**Text provided**
Showing posts with label friendship. Show all posts
Showing posts with label friendship. Show all posts

Sunday, August 14, 2011

Tethered to Technology

I recently reactivated my Facebook account after disabling it for almost two and a half weeks. I deactivated it because I felt I was being bullied and I didn't need that stress on top of all the other stressors that were coming at me from work, from my GRE exam, from trying to meet deadlines in my classes. It was just as well, I thought, because, I was starting to procrastinate BADLY due to the addicting habit of reading updates every 30 minutes and checking other people's walls and photos.

I figured I needed to go on an FB diet.

I was amused by the text on the screens that instructed me how to commit FB suicide. One screen featured random profile photos of people on my friends list. Below the photos, it read: "A will miss you." "B will miss you." "C will miss you." I found it funny because FB really knew how to appeal to one's emotional side -- and I almost gave in. The attribution of feelings by this system to disembodied photos of people labeled "friends" gave one the impression that, the system itself was a friend, advising another against saying leaving without saying goodbye...and all those trite cinematic situations to which we're so attuned. Even if the photos of people they featured were just nominally friends -- and in fact, were ones with whom I have not interacted with for a long time -- it did get me thinking. Would people really miss my presence? Would others even notice? care? I figured I'd find out. When I finally clicked the "deactivate account" button, FB told me "We hope you return soon," or something like that.

It was bittersweet, parting with the communities and groups I identified with online, and shared unique life experiences with. I quickly realized how much of my self was sketched by the interactions certain people and I had, the kinds of exchanges we'd have on our walls, and how, somehow, I revelled in the fact that "others" could see whom I was "talking" with and what we were discussing. This indeed offered some form of legitimacy to my own perception of who Data was, and who I was projecting myself as to other people. Now that I was no longer connected to them, I had to negotiate with myself: just where and when did I start anchoring my identity on experiences long gone, and with people with whom I have not had any common experiences with since? It made me realize just how deeply these virtual experiences could shape how we see ourselves, and even our lives...all because we invited ourselves to do this.

So this made me thankful that I decided to let go of FB when I did. I was able to study better. I was spending less time online and found myself reading, talking to people face to face, actually having some time to myself! I spent a weekend out of town with the hubby, and I was glad I didn't have FB breathing down my neck: although the habit was difficult to break, I successfully resisted posting photos and status messages about my weekend. Suddenly, we had the time ONLY to ourselves, and the compulsion to tell everyone where you were and what you were doing helped define a private space again. No one knew, no one could "see," no one could judge. It was liberating. And for the first time in a long time, my mind was present in the moment. I wasn't thinking about how this would look on FB or who would be interested. It was all about me and the hubby and our vacation. And it was good.

**Actions to take**
(1) Reproduce the blog post word for word, everything from "Tethered to Technology" down to "an FB diet.".
(2) Answer these questions from the blog post:
(a) For how long had the writer disabled the Facebook account before reactivating it?
(b) How often was the writer reading updates before deactivating?
(c) With whom did the writer spend a weekend out of town?
The records that follow play no part in the work on the blog post.

**Information**
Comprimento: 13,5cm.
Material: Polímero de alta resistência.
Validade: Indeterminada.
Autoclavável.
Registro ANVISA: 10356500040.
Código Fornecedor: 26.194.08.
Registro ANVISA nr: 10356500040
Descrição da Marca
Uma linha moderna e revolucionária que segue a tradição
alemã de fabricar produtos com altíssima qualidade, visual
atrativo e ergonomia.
* * *
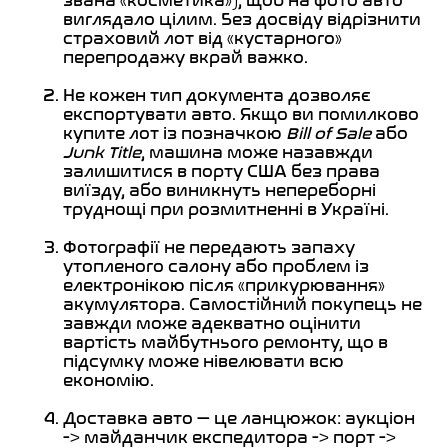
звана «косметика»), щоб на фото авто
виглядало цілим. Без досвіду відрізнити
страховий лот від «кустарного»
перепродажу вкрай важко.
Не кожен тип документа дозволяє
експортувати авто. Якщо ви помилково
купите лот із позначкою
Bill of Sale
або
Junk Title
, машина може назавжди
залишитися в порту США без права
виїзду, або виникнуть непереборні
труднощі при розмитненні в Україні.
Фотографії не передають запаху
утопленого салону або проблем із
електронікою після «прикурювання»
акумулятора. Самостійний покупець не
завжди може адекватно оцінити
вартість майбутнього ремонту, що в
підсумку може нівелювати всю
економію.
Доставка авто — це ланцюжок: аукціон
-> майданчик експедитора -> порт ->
--
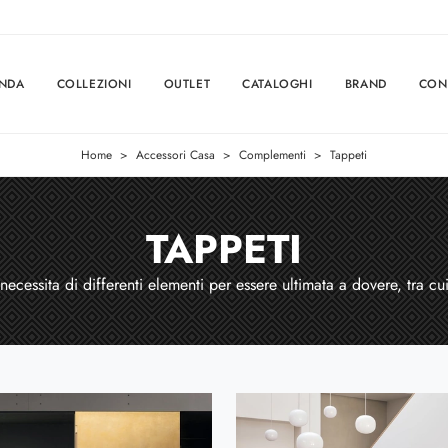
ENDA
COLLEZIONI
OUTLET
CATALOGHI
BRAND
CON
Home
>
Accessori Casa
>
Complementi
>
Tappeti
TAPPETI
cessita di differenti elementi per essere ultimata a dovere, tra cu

**Answer set**
(1)
Tethered to Technology

I recently reactivated my Facebook account after disabling it for almost two and a half weeks. I deactivated it because I felt I was being bullied and I didn't need that stress on top of all the other stressors that were coming at me from work, from my GRE exam, from trying to meet deadlines in my classes. It was just as well, I thought, because, I was starting to procrastinate BADLY due to the addicting habit of reading updates every 30 minutes and checking other people's walls and photos.

I figured I needed to go on an FB diet.

(2)
(a) Almost two and a half weeks.
(b) Every 30 minutes.
(c) The hubby.